Geval c): Het krediet geniet eveneens van een gewestelijke garantie (met pari passu clausule) die een verlies dekt van € 100.000. In dit geval wordt het verlies bepaald door eerst alle activa van het bedrijf te liquideren (waaronder de cash, de bedrijfswagen) en het handelspand te verkopen. We gaan er van uit dat de pari passu kwalificatie van de door het gewest verleende waarborg duidelijk maakt dat die waarborg tot de helft wordt herleid als gevolg van het feit dat het gewaarborgde verlies van € 100.000 eveneens kan worden gedekt in het kader van de portefeuillewaarborg van de bank. In dat geval zal het gewest op basis van de waarborg niet €100.000 maar slechts € 50.000 vergoeden. Artikel 12, tweede alinea van de wet bepaalt dat de bedragen die omwille van de pari passu clausule niet gerecupereerd kunnen worden van de gewesten (in dit geval dus € 50.000), mee worden opgenomen in het verlies. De geschatte waarde van wat gerecupereerd kan worden bedraagt dus € 170.000 + €50.000. De rest van het bedrag € 500.000*(1 + 1,5%) - € 170.000 - € 50.000 = € 287.500 wordt opgenomen in het “verlies” waarmee op basis van artikel 12, eerste alinea van de wet rekening wordt gehouden bij de toepassing van de staatswaarborg op het betreffende krediet.

Geval d): Het krediet geniet eveneens van een gewestelijke garantie die een verlies dekt van € 100.000 en een bijkomende garantie van Credendo van € 50.000 (beiden met pari passu clausule). In dit geval wordt het verlies bepaald door eerst alle activa van het bedrijf te liquideren (waaronder de cash, de bedrijfswagen) en het handelspand te verkopen. We gaan ervan uit dat de pari passu kwalificatie van de door het gewest en Credendo verleende waarborgen telkens duidelijk maken dat die waarborgen proportioneel worden herleid als gevolg van het feit dat een deel van het gewaarborgde verlies eveneens kan worden gedekt in het kader van de portefeuillewaarborg van de bank.
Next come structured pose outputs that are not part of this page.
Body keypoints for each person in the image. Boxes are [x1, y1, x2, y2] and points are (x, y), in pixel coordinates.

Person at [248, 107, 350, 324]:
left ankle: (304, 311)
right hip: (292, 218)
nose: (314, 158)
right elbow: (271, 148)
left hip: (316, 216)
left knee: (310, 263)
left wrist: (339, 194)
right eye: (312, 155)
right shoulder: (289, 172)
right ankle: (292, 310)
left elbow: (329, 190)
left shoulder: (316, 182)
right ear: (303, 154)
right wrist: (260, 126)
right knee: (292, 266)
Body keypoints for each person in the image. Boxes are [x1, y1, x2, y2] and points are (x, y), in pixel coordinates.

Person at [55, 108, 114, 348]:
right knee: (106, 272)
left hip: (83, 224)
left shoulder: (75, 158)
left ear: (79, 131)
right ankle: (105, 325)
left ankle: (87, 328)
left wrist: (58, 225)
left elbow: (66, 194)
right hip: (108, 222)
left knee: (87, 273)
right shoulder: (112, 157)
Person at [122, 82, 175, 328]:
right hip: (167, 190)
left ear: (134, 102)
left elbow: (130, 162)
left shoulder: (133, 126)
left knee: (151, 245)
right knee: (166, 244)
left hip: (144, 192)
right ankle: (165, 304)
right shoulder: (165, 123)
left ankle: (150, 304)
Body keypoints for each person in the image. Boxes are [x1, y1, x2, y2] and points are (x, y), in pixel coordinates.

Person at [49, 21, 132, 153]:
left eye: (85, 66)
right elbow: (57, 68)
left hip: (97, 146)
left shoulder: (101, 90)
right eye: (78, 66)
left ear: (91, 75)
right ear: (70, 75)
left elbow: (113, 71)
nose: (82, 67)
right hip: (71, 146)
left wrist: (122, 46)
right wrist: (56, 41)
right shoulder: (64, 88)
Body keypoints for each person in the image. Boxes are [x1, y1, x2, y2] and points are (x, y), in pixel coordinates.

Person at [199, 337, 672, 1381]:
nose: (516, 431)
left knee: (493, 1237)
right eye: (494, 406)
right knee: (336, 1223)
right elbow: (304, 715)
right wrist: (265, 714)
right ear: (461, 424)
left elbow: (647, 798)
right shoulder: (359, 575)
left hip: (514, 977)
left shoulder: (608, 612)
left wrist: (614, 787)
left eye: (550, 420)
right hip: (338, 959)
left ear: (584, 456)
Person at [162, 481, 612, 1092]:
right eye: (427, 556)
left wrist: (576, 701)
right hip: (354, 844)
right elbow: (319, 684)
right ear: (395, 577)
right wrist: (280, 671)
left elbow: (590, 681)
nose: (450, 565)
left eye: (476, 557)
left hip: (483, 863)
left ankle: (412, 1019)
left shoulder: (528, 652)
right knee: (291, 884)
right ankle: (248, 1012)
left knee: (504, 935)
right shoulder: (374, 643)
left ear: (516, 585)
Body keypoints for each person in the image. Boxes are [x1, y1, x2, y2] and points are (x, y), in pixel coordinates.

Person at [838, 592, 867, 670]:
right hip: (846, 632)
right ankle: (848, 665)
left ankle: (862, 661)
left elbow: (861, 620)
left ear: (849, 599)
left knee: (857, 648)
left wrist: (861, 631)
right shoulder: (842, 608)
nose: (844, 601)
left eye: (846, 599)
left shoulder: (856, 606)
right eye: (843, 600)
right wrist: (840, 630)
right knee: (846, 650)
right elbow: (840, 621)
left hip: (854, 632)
Dergelijke pari passu regelingen impliceren een pro rata verdeling van de verliezen tussen de verschillende partijen. Met betrekking tot de eerste verliestranche van € 50.000 hebben de door het gewest en Credendo bedongen pari passu clausules als gevolg dat zij elk een verlies van slechts € 16.666,66 vergoeden. Voor de tweede verliestranche van € 50.000 heeft de pari passu clausule in de waarborg van het gewest als gevolg dat het gewest daarvan slechts € 25.000 ten laste neemt. Krachtens artikel 12, tweede alinea van de wet wordt het bedrag dat omwille van de pari passu clausules niet gerecupereerd kan worden van het gewest of van Credendo, mee opgenomen in het verlies. De geschatte waarde van wat gerecupereerd kan worden bedraagt dus € 170.000 + 2* €16.666,66 + € 25.000. De rest van het bedrag € 500.000*(1 + 1,5%) - € 170.000 - 2* €16.666,66 - € 25.000= € 279.170 wordt opgenomen in het “verlies” waarmee op basis van artikel 12, eerste alinea van de wet rekening wordt gehouden bij de toepassing van de staatswaarborg op het betreffende krediet.